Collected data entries

------------------------------------------------

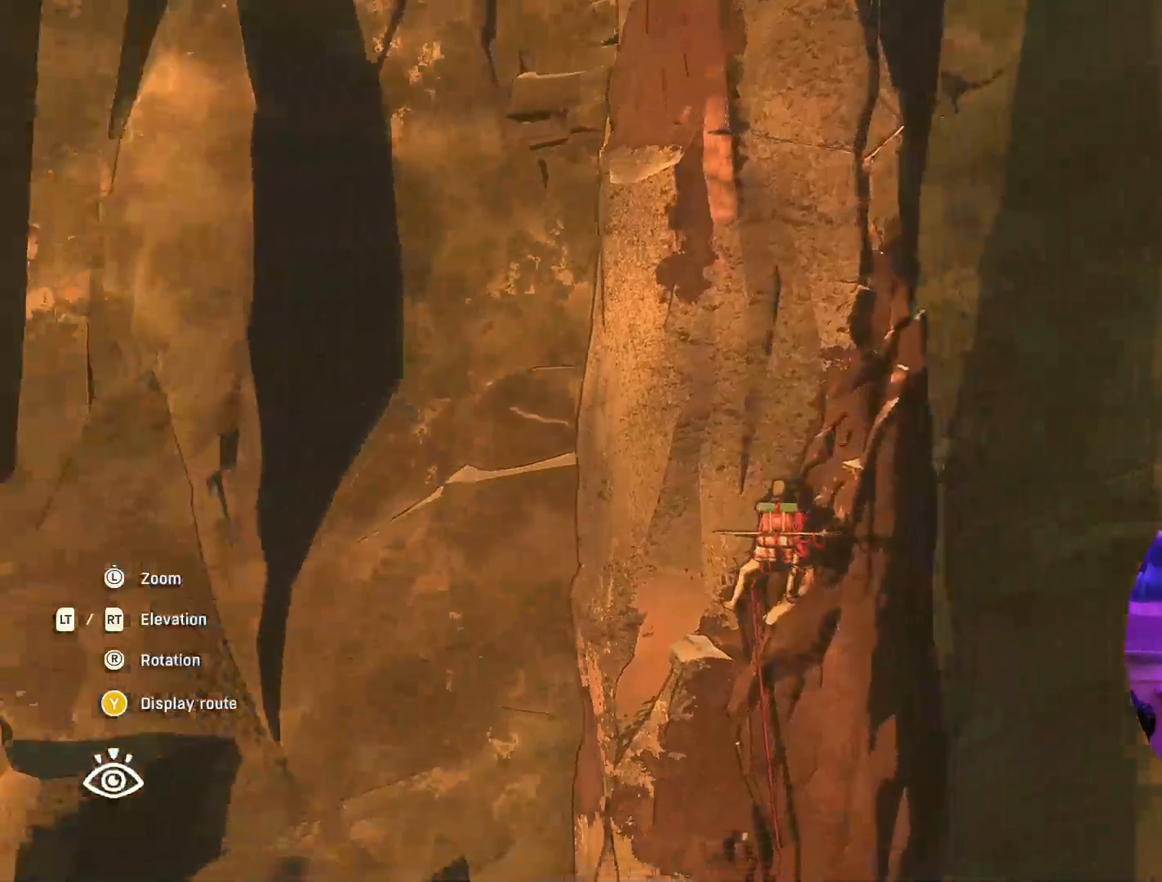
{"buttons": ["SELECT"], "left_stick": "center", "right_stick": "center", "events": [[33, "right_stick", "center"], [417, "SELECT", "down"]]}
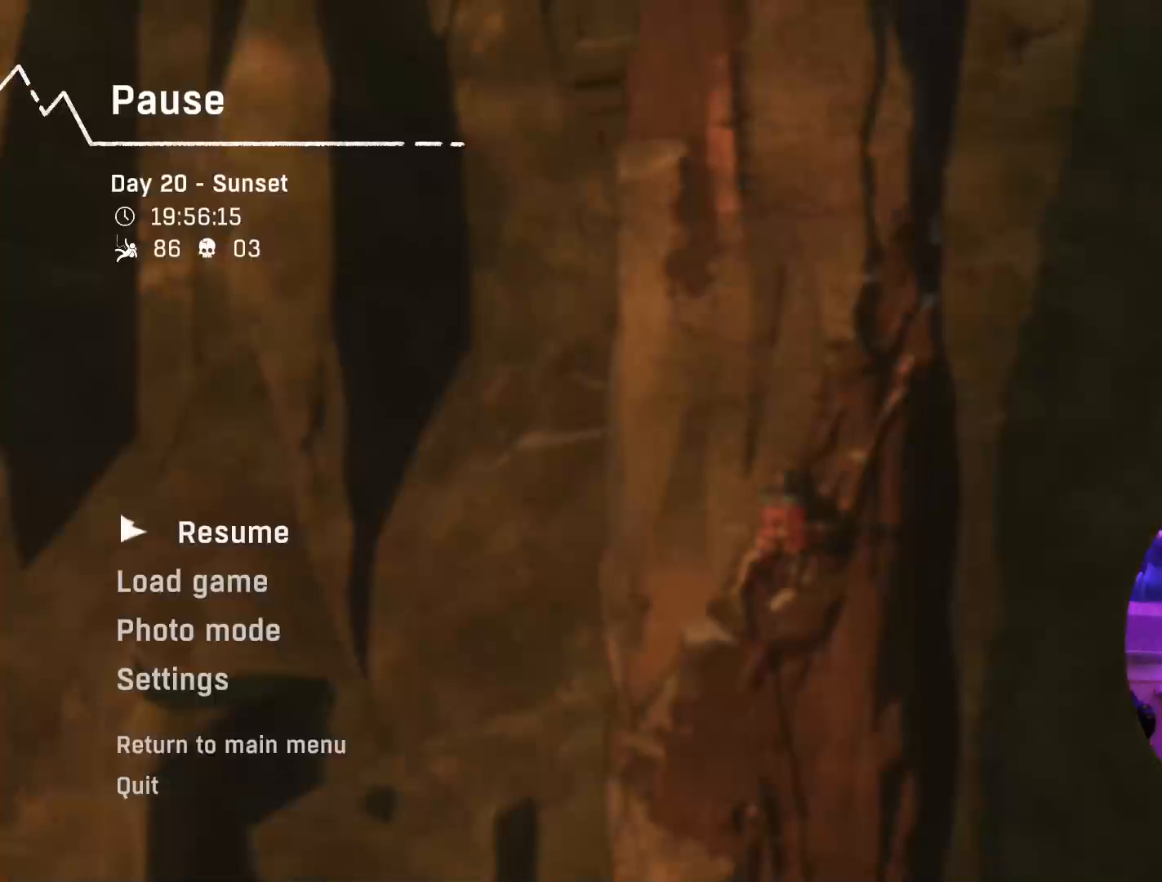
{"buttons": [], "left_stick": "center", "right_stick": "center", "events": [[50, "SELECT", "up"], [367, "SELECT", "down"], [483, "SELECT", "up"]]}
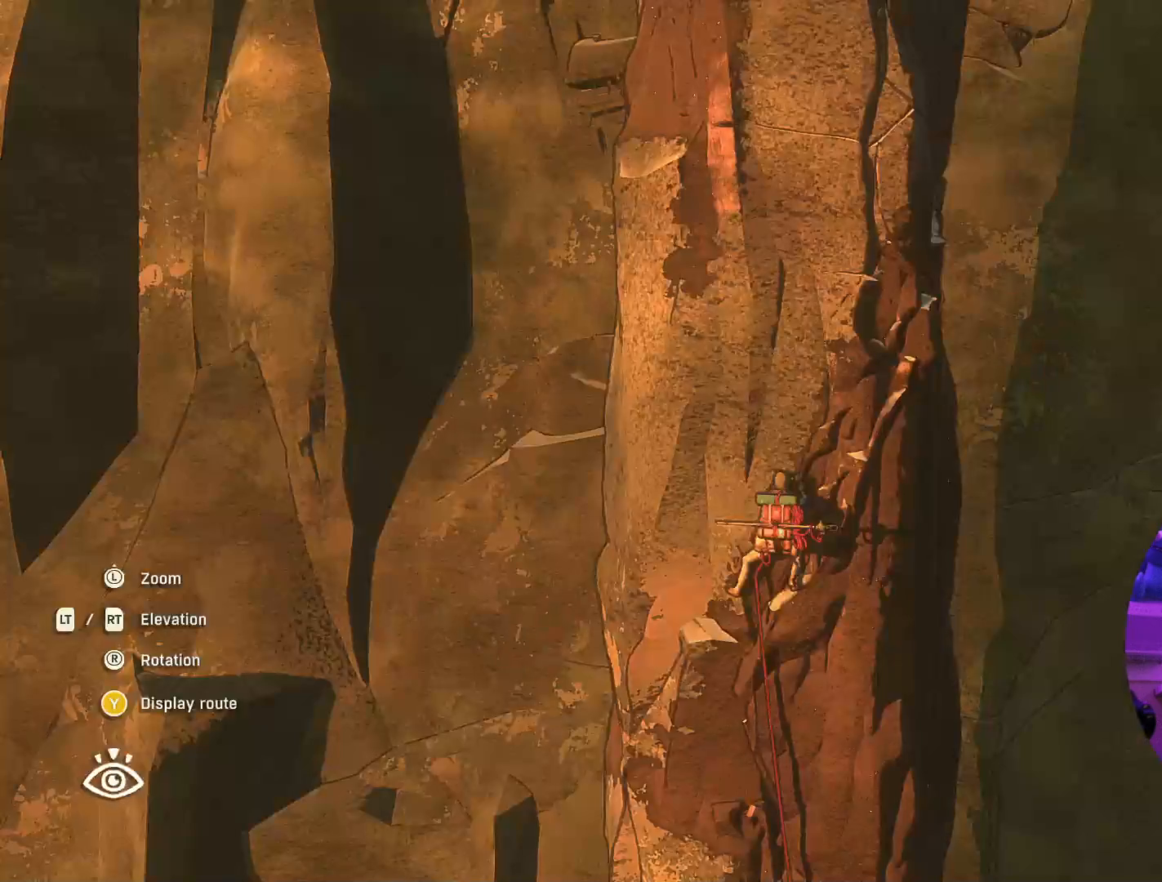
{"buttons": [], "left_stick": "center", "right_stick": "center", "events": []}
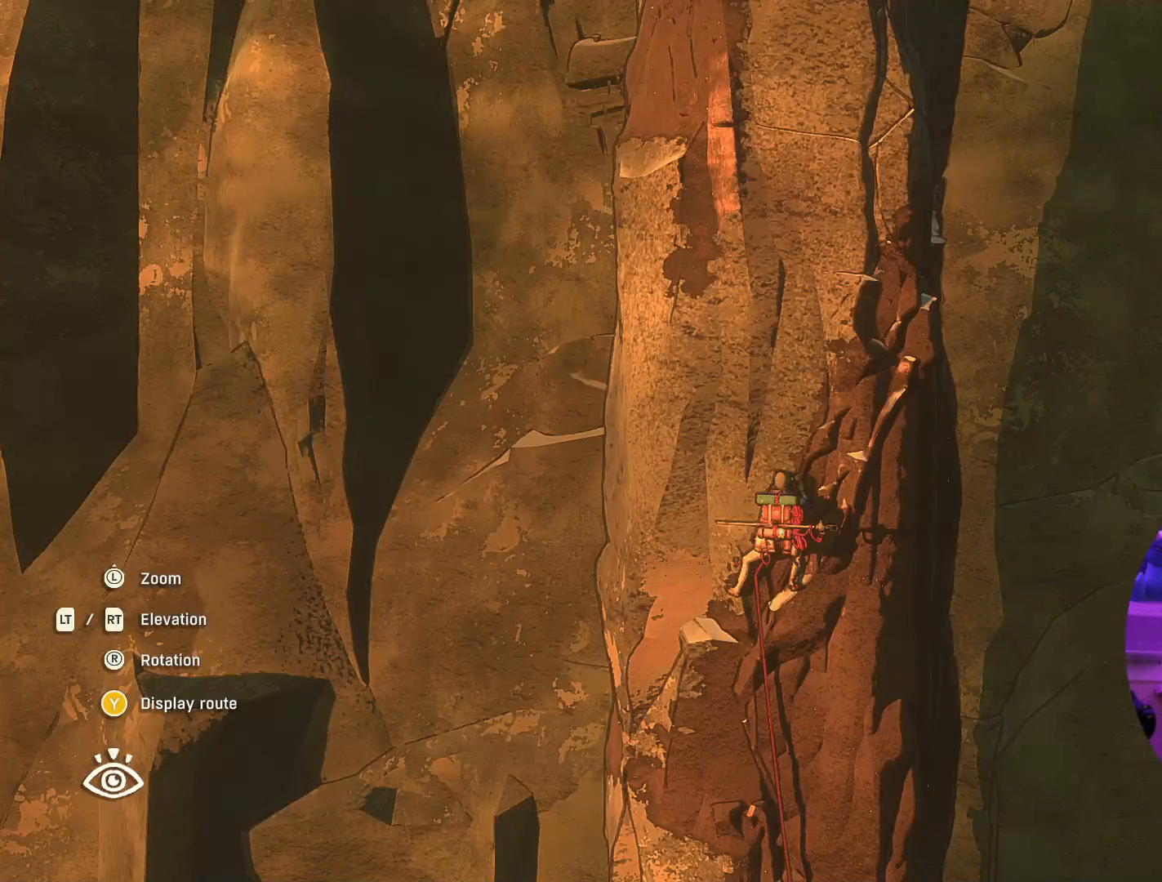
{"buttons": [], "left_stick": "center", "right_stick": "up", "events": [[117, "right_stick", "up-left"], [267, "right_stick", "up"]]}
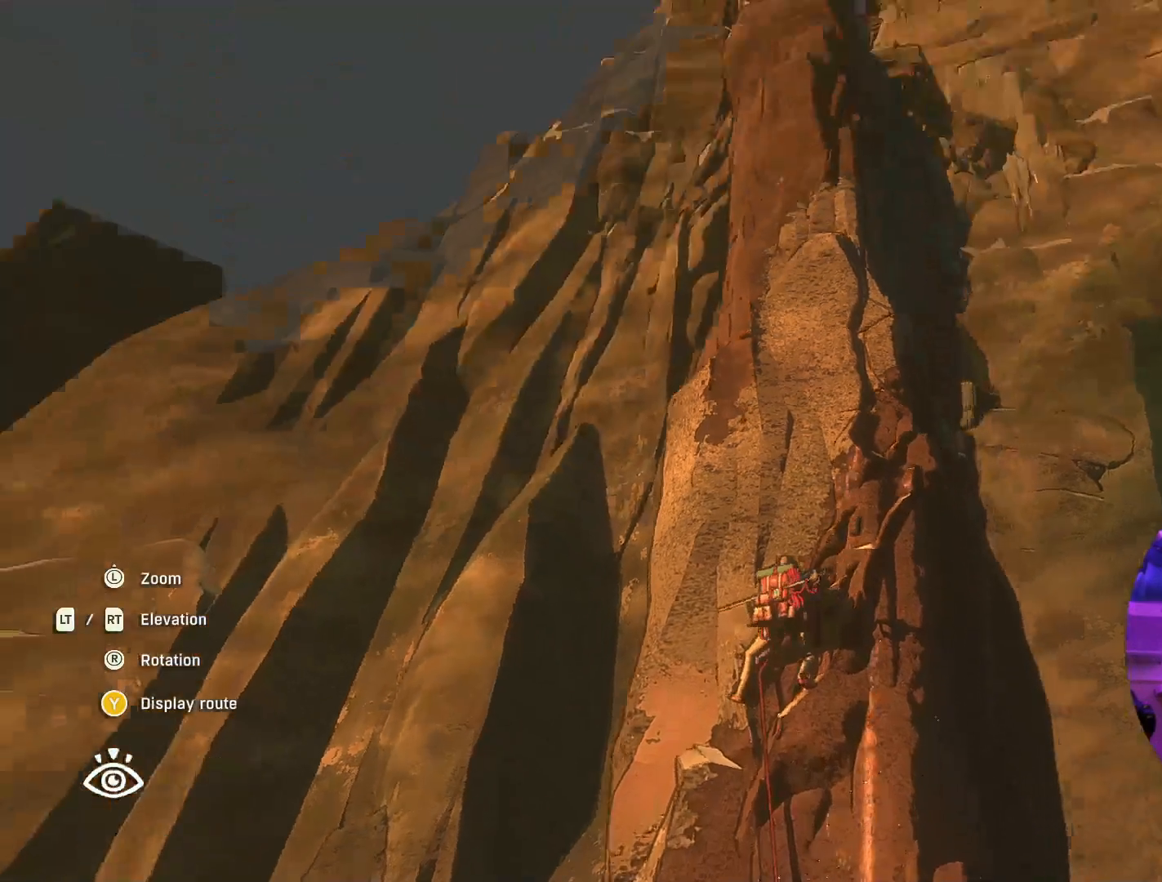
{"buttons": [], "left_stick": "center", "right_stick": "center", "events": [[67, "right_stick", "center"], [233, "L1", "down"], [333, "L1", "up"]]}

------------------------------------------------

About this exercise:
Hand back the data above exactly, with no images.

Expected answer:
{"buttons": ["SELECT"], "left_stick": "center", "right_stick": "center", "events": [[33, "right_stick", "center"], [417, "SELECT", "down"]]}
{"buttons": [], "left_stick": "center", "right_stick": "center", "events": [[50, "SELECT", "up"], [367, "SELECT", "down"], [483, "SELECT", "up"]]}
{"buttons": [], "left_stick": "center", "right_stick": "center", "events": []}
{"buttons": [], "left_stick": "center", "right_stick": "up", "events": [[117, "right_stick", "up-left"], [267, "right_stick", "up"]]}
{"buttons": [], "left_stick": "center", "right_stick": "center", "events": [[67, "right_stick", "center"], [233, "L1", "down"], [333, "L1", "up"]]}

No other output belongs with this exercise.